Pina Bausch non ha bisogno di ballerini nudi. Nelle sue creazioni l’erotismo non si esibisce con le parti sessuali, ma si scioglie nello stile per riemergere sotto forma di forte passionalità intellettualizzata e mista ad una varietà di altri sentimenti e atteggiamenti.

Un altro aspetto comune, come ho detto, è la delocalizzazione che fa uscire i danzatori dal teatro. A mio parere tuttavia, la danza all’aperto, pur ottenendo sempre effetti notevoli, in particolare in questo film nella coreografia situata nei vagoni della ferrovia aerea, che unisce esterno ed interno, non ha mai la perfetta “intensità nella varietà” che la Bausch riesce a raggiungere per esempio nella scena in interni, intitolata “Café Mueller”, fatta di sedie e tavolini, tutta nera o grigio scuro.
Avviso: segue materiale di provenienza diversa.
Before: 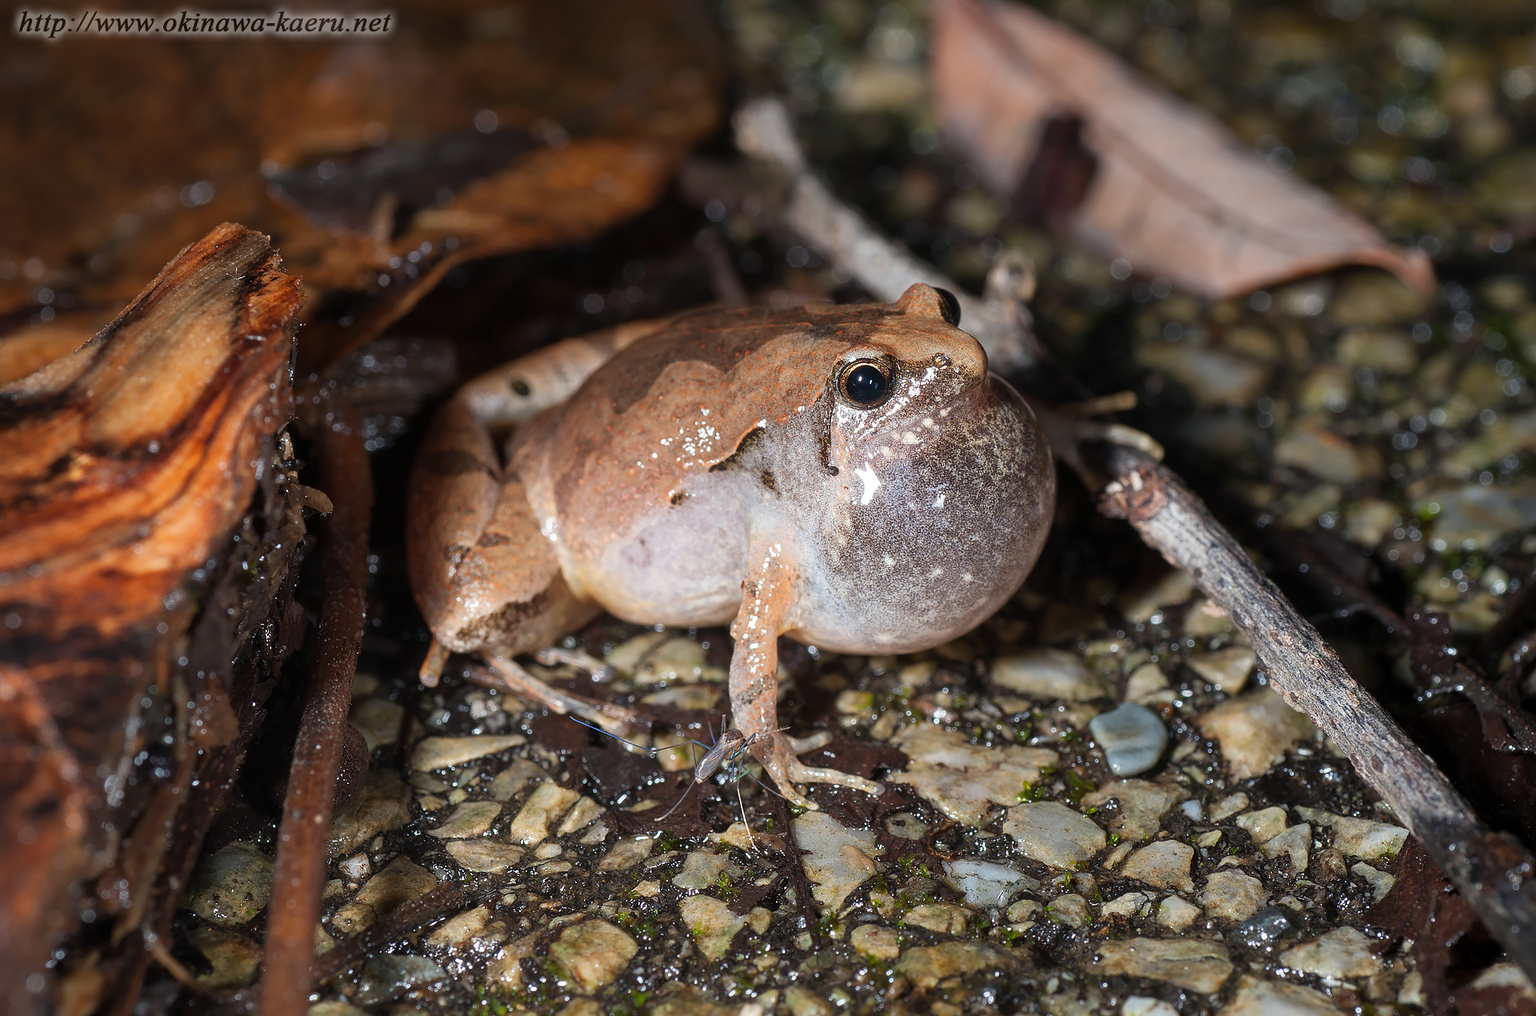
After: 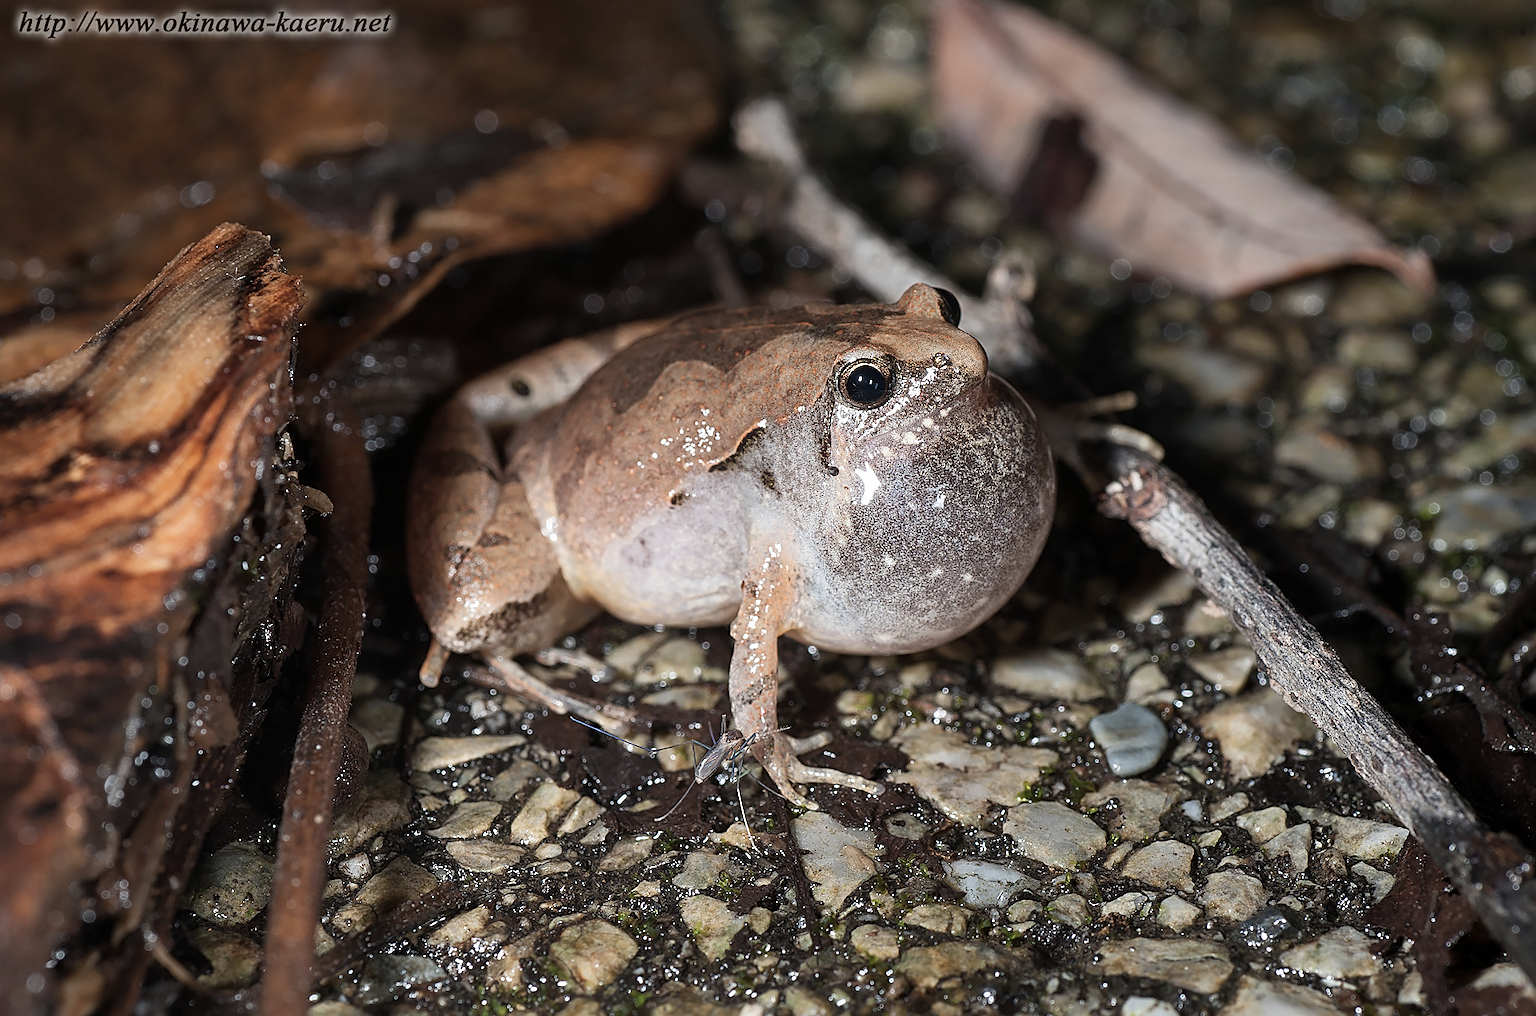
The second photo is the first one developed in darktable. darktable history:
contrast brightness saturation: contrast 0.1, saturation -0.3
sharpen: on, module defaults
shadows and highlights: shadows 25, highlights -48, soften with gaussian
Vedi:

http://www.youtube.com/watch?v=Jm70fMM3JAk

http://www.youtube.com/watch?v=oYXjk_qn3cQ

La sua efficace delocalizzazione e reinvenzione porta ad un nuovo manierismo, detto in senso non negativo. Esso aiuta lo spettatore a comprendere, pur diminuendo il tasso di estraniamento. Io non sono un conoscitore e un seguace assiduo dell’evoluzione della Bausch, ciononostante ora riconosco più facilmente i suoi stilemi, alcuni almeno. In certi brani il pubblico in sala seguiva con partecipazione e reazione emotiva l’azione. Un’azione che riusciva ad esprimere delle tensioni propriamente narrative, anche se disarticolate da trame e personaggi definibili, e a-storicamente situate in un mondo imprecisato, se non per il fatto di essere umano.